# Subway Depot, Glasgow - Jan. 2009



## BenCooper (May 28, 2009)

Glasgow's Subway is the third-oldest subway system in the world, after London and Budapest, opened in 1896; two tracks run in a 6.5 mile loop with 15 stations north and south of the Clyde, and with a surface maintenance depot which the trains reach via a gradient.

The initial system was cable-driven - cables ran in a continuous loop driven by a surface steam engine, and the trains could clamp onto or release this cable. Later, the cars were converted to electric power - one of the old cars remains at the depot:





In 1977, the system was closed for a complete renovation - many stations were widened or even rebuilt entirely, the track was replaced, and entirely new rolling stock was ordered. Amusingly, because the old stations only had a centre platform, passengers only ever saw one side of the trains, so only one side was nicely painted!

Next to the old car is a cute little shunter:





The rest of this shed holds the modern rolling stock:









In a smaller shed, maintenance wagons are stored - these wagons are made from the chassis' of the old pre-modernisation cars:









The largest shed holds the workshops:





A series of pits allow access under the trains:













There's also a special tug which can drive on both rail and road:





There's more pics in my Flickr set...


----------



## Westieuk (May 28, 2009)

Great pics mate, reeeeally liked the pit shots!Very dramatic!


----------



## Gorecki (May 28, 2009)

This is good.
I would like to go here


----------



## Lightbuoy (May 28, 2009)

Niiiiice one Ben -great photos. Loving the story about only painting the trains on one side!


----------



## james.s (May 28, 2009)

This is nice! I am guessing that it is still live though judging by the state of everything.


----------



## BenCooper (May 28, 2009)

Oh yes, it's seriously live - and the British Transport Police take a strong interest in anyone caught trespassing - they catch about one graffiti artist a week 

This was a visit with the Clyde Heritage Trust - the Subway are donating the old carriage, a couple of the shunters, and some more spare things, so this was a very rare chance to take some pictures.


----------



## Richard Davies (May 28, 2009)

Some of the old rolling stock is at the Glasgow Transport Museum, displayed on a mock up of how a platform would have looked in the 1930s.

I also got to go on the moden ones, I was surprised at how small they were, even though the gauge is only 8.5 inches less than standard.


----------



## Mr Sam (May 28, 2009)

i like the sound of that crude continious loop cable where they clamp onto

nice pics fella


----------



## TK421 (May 28, 2009)

The clockwork orange, nice set of photos. Isn't there some nonesense about people 'bouncing' up and down in the small carriages and the ability to stay on the track?!?


----------



## Richard Davies (May 28, 2009)

The colour scheme has changed since I was last there, it used to be just darkish ornage.

At one of the stations another platform had been added by digging into the tunnel wall, & a fence put up on the island platform so it could only be used for trains on one side of it.


----------



## crickleymal (May 28, 2009)

Very interesting report, I'm jealous


----------



## Neosea (May 28, 2009)

Nice one, great explore. Wish all the subways / metros were as clean as that!


----------

■ **Provided material**:
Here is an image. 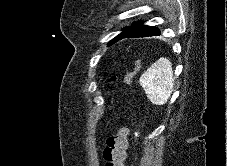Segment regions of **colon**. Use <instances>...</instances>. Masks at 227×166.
<instances>
[{"instance_id":"colon-1","label":"colon","mask_w":227,"mask_h":166,"mask_svg":"<svg viewBox=\"0 0 227 166\" xmlns=\"http://www.w3.org/2000/svg\"><path fill=\"white\" fill-rule=\"evenodd\" d=\"M139 68L140 64L137 62L135 67L124 76L123 82L129 83ZM115 80L116 78L113 76L110 78V81ZM103 157L105 166H125L127 157V132L124 128H121L107 139Z\"/></svg>"}]
</instances>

■ **Things to do**:
1) In the Glasgow Subway depot thread, what powered the cable that the original trains clamped onto?
2) Repeat the Glasgow Subway depot thread verbatim, everything from "This was a visit" down to "in the 1930s.".
The listing is separate material from the Glasgow Subway depot thread.

■ **Results for the exercise**:
1) A surface steam engine.

2)
This was a visit with the Clyde Heritage Trust - the Subway are donating the old carriage, a couple of the shunters, and some more spare things, so this was a very rare chance to take some pictures.


----------



## Richard Davies (May 28, 2009)

Some of the old rolling stock is at the Glasgow Transport Museum, displayed on a mock up of how a platform would have looked in the 1930s.